Tinguizi

Tinguizi (* um 1913 in Bilanga; † 18. Februar 1983; auch Tinguidji, eigentlich Boubacar Loumbo Sêdi, auch Boubakar Lambousséri) war ein nigrischer Erzähler vom Berufsstand der Djesseré.

Leben

Tinguizi gehörte der ethnischen Gruppe der Gourmantché an. Zu seinem Geburtsjahr existieren unterschiedliche Angaben: 1903, 1911, 1913 oder 1914. Vermutlich stammten seine Eltern ursprünglich aus Bilanga, ließen sich noch vor seiner Geburt in Téra nieder – wobei Tinguizi bei einem Aufenthalt in Bilanga geboren wurde – und übersiedelten schließlich nach Dargol. Sein Vater war Ackerbauer und seine Mutter Sängerin. Er lernte schon früh das Lauteninstrument Molo spielen, das in der Familie seiner Mutter verbreitet war und das typische Begleitinstrument der Djesseré ist. Tinguizi lernte das Handwerk des Djesseré bei einem Onkel mütterlicherseits.[1] Ferner machte er wie sein Landsmann Koulba Baba eine Ausbildung bei dem malischen Griot Bansouma Cissoko.

Tinguizi wirkte zunächst am Hof des Lokalherrschers von Dori,[2] dann 26 Jahre lang am Hof von Amirou Mossi Gaïdou, des damaligen Lokalherrschers von Dargol. Nach dessen Tod unternahm er viele Reisen und übersiedelte schließlich 1969 in die Hauptstadt Niamey. Das Forschungsinstitut für Humanwissenschaften (IRSH) in Niamey und die staatliche Rundfunkanstalt ORTN zeichneten viele seiner Vorträge auf Ton auf.

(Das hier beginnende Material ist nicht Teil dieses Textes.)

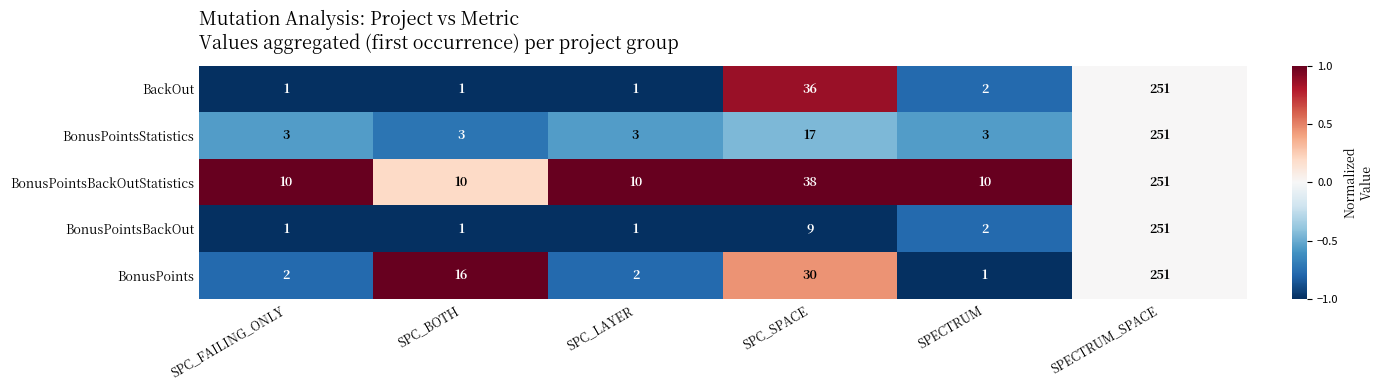

What is the spread (max minus min) of values at SPC_SPACE?

29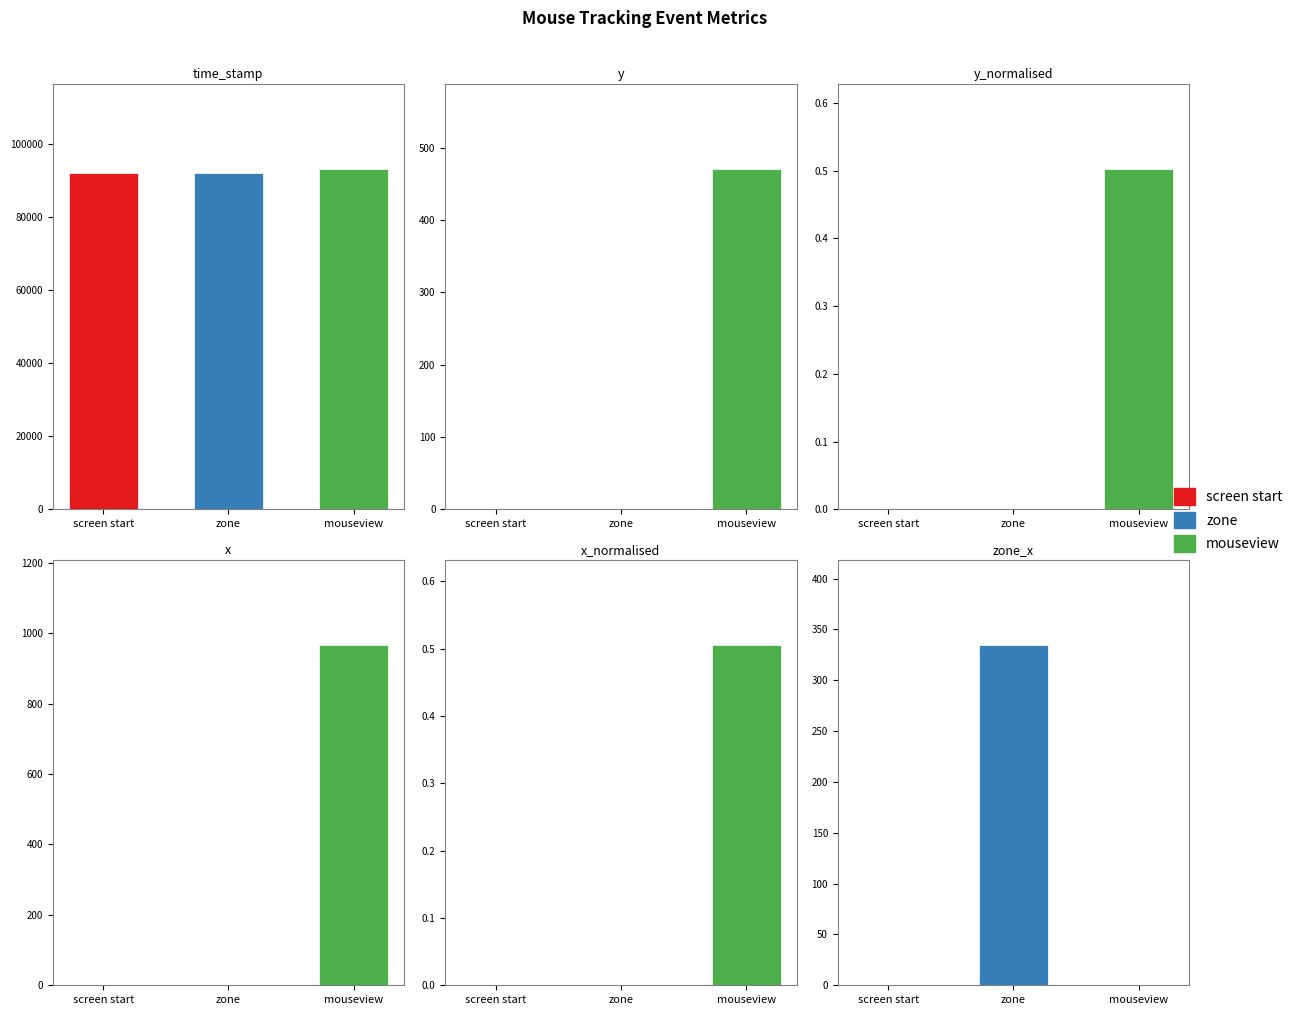

List the series in order of their peak value, highest first.

mouseview, screen start, zone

Tinguizi war ein Mâbo, ein Djesseré in der Tradition der Fulbe.[2] In seinen vorgetragenen Epen bediente er sich der Sprachen Fulfulde, Gulmancema und Zarma. Die bekanntesten Titel aus seinem vielfältigen Œuvre lauten:

  • Silamâka Ardo Macina
  • Fatimata Bidâni
  • Labidiédo
  • Doula Pendo
  • Mossi Gaïdou
  • Sambo Mama
  • Yowli Diawando Bokom
  • Dourowel Bâli Boulo
  • Boubou Ardo Galo
  • Hama Bodédjo Pâté
  • Hama Alla Seyni Gakoye
  • Sambo Thiam[1]

Für einen Djesseré sehr ungewöhnlich trug Tinguizi seine Epen singend vor. Dies ist nur die Norm bei den traditionellen westafrikanischen Erzählern vom Berufsstand der Griots, die von den Djesseré als gesellschaftlich rangniedere Gruppe wahrgenommen werden. Gesang von Erwachsenen ist in der Songhai-Zarma-Kultur, in der die Djesseré verankert sind, eigentlich kein ehrenvolles Verhalten. Dennoch gilt Tinguizi neben Koulba Baba, Djéliba Badjé, Badjé Bannya, Nouhou Malio und Djado Sékou als einer der großen Meister der Djesseré.[3]

Literatur

  • Fanta Maïga: Deux versions d’un même récit. In: Marie-Clotilde Jacquey (Hrsg.): Littérature nigérienne (= Notre librairie. Nr. 107). CLEF, Paris 1991, S. 51–52.
  • Fanta Maïga: Portrait d’un artiste: Tinguizi. In: Marie-Clotilde Jacquey (Hrsg.): Littérature nigérienne (= Notre librairie. Nr. 107). CLEF, Paris 1991, S. 49–50.
  • Christiane Seydou: Silâmaka et Poullôri: épique peul raconté par Tinguidji. Armand Colin, Paris 1972.
  • Ousmane Tandina: Construction identitaire dans deux épopées nigériennes : Labdeejo de Tinguizi et Sarraounia de Mamani. In: Mu Kara Sani. Vol. 21, Dezember 2014, S. 122–139.

Einzelnachweise

  1. Fanta Maïga: Portrait d’un artiste: Tinguizi. In: Marie-Clotilde Jacquey (Hrsg.): Littérature nigérienne (= Notre librairie. Nr. 107). CLEF, Paris 1991, S. 49–50.
  2. Sandra Bornand: Le discours du griot généalogiste chez les Zarma du Niger. Karthala, Paris 2005, ISBN 2-84586-625-9, S. 223.
  3. Hamadou Seini: Zarma-Songhoï Verbal Artistry and Expression: From the Epic to the Francophone Novel, with a Focus on Intertextual Dialogue Across the Genres. Dissertation. University of Colorado, Boulder 2013, S. 31 und 33 (scholar.colorado.edu [PDF; 1,6 MB; abgerufen am 4. April 2020]).